Vatican II in a nutshell
BY ANTHONY EGAN SJ
‘The bishops met in Rome and then we had Mass in English.” This comment I heard from a younger person, born after the Second Vatican Council (1962-1965), is right, of course—but there was much more to Vatican II than that.
Vatican II was indeed a meeting of all Catholic bishops, the 21st of its kind and the second to be held in the Vatican City, Rome. A Council of the Church is called to discuss important religious matters and in some way to define a way forward for the Church, often to resolve disagreements over theology that is causing division.
Vatican II was different.
When Pope John XXIII called the bishops to Vatican II in 1961, it was not to resolve disagreements over doctrine. On becoming pope in 1958, John decided that the Church was too inward-looking, not engaged enough with society. While there was no need to reform doctrines, the Church’s practice left much to be desired.

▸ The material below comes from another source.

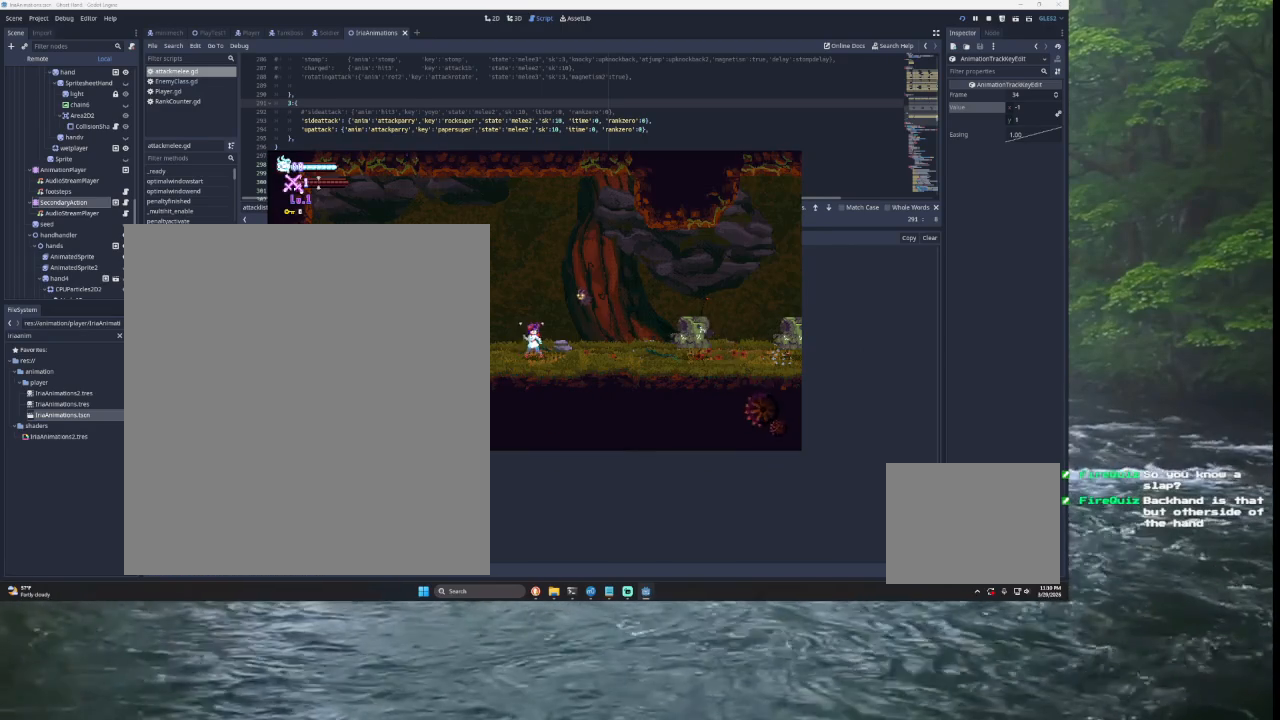
{"buttons": [], "left_stick": "center", "right_stick": "center", "events": []}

In other words, as historian John O’Malley put it, Vatican II was about the reform of the Church’s style. When he opened the Council on October 11, 1962, Pope John set the tone by calling on the bishops to see the world as a place filled with new possibilities for proclaiming the Gospel. Their task was not to condemn society but to engage with it positively and to see how the Christian faith could work with people of goodwill to make it better.
Almost immediately the documents prepared for the Council by the Vatican administration were rejected by the bishops as too negative. They also felt strongly that they, the bishops, should as a team write the statements to come out of the council. In this, too, we see a “new” approach: previous Councils had done this, but recently most important documents had been written in Rome by the pope and his advisors without the input of the world’s bishops.
Naturally it meant that the council took longer: it had four sessions from 1962 to 1965, in which everything was debated and advice was sought from leading theologians who advised the bishops. Non-Catholics were also present as observers. During this time Pope John died and Paul VI, his successor in 1963, shepherded what John started to its conclusion.
The Council produced a series of documents that in many ways helped to change the face of the Church. Occasionally it reversed previously held beliefs.
Non-Catholics were now seen as “separated brethren” rather than “heretics” (for Protestants) and “schismatics” [literally “breakaways”] (for Eastern Orthodox). Non-Christians were no longer seen as damned for not believing in Christ but as seekers after Truth; indeed the Council saw the presence of Christ anonymously within other faiths.
The council firmly rejected hostility to Judaism and condemned anti-Jewish attitudes as contrary to Christian love, particularly since such an attitude condemned Christ—a Jew—himself.
It also defended freedom of religion, rejecting the view that the Church in Catholic countries should have a say over government policy and should urge governments not to tolerate non-Catholics. Church and state must be separate, they proclaimed, and the Church should dialogue with governments over matters of the common good.
The laity were no longer expected to passively “pray, pay and obey”. Laypeople should proclaim the Gospel in their lives, and in active engagement for social justice, which was seen by the council as crucial to any evangelisation.
One of Vatican II’s key decrees revolved around the future role of bishops. Taking as its base the early Church, it decreed that all bishops govern the Church together in union with the pope, but never without him. The pope can make decisions on his own, but always in consultation with the bishops.
And, yes, among its pastoral decisions the Second Vatican Council reformed the liturgy. It decreed that the Mass could be celebrated in the vernacular (languages other than Latin), according to the needs of the people as perceived by the local bishops’ conference. Such translations were implemented everywhere, adhering to the principle that they were done in “noble simplicity”, faithful to the Latin but understandable in the vernacular.
Clearly, then, 50 years after Blessed John XXIII called Vatican II we can see that it meant more than “Mass in English”(or Zulu, or Sotho, or Afrikaans!): Vatican II was about everybody participating in the mission of evangelisation, and a more open attitude to non-Catholics. It was a whole new attitude to being Church.